(REQUIRED ACTION) Extract every line in the records that contains the word "slices".

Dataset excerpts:
• • • •
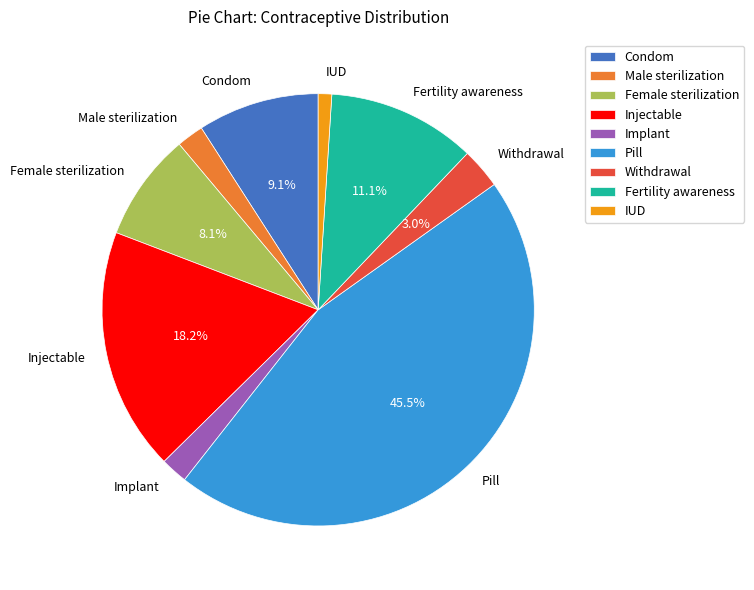

Count the number of slices in the pie.

9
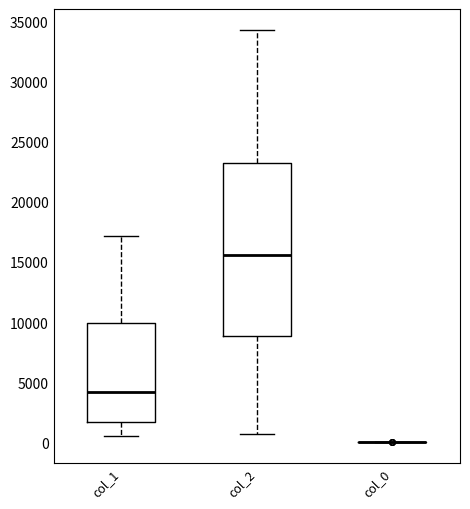

Reading left to right, transcribe this box plot: for each box, give where its median line is, the range the box spans, and where its two whiskers end, as read against the y-axis. The values are not printed on the chart, so give them approximately, as read against the axis.

col_1: median 4000, box 1500 to 10000, whiskers 500 to 17000
col_2: median 15500, box 9000 to 23000, whiskers 500 to 34500
col_0: box collapsed to a line at 0, whiskers 0 to 0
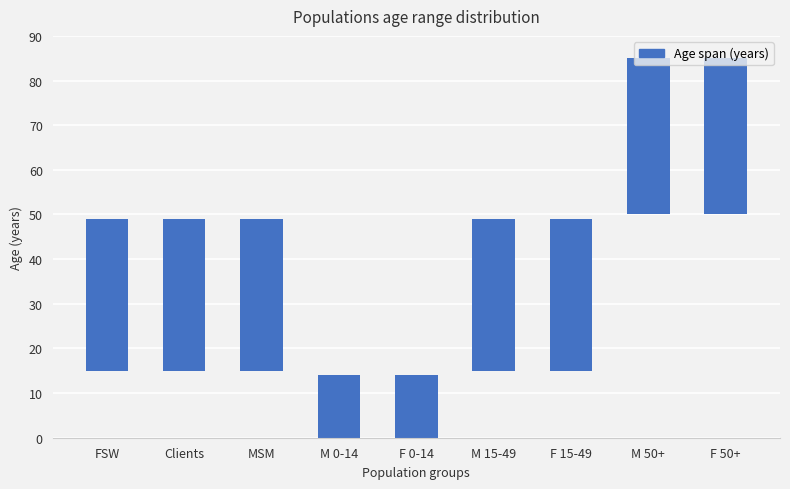

Rank the categories by value from lowest to highest.

M 0-14, F 0-14, FSW, Clients, MSM, M 15-49, F 15-49, M 50+, F 50+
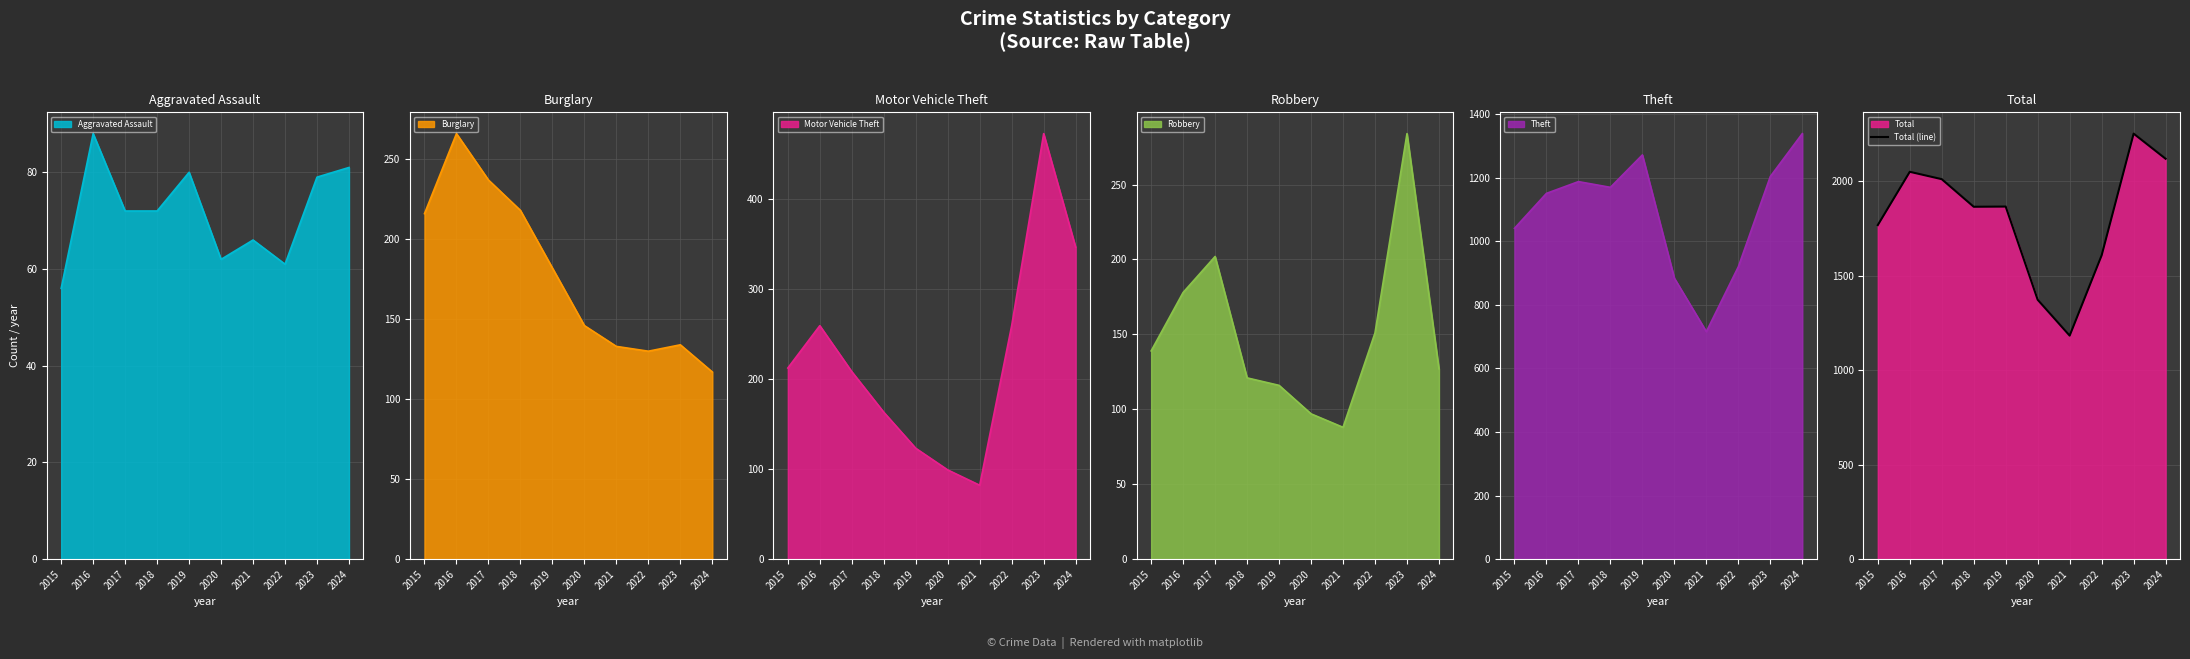

Is it true that the value at 2018 is 670?

False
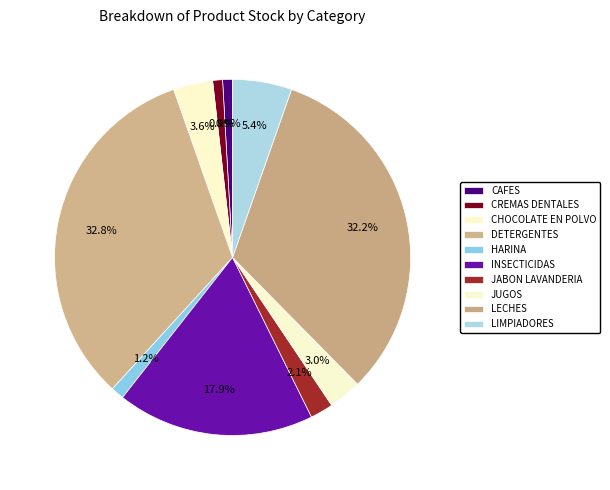

How many slices are in this pie chart?

10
• • • •
(REPLY)
Count the number of slices in the pie.
How many slices are in this pie chart?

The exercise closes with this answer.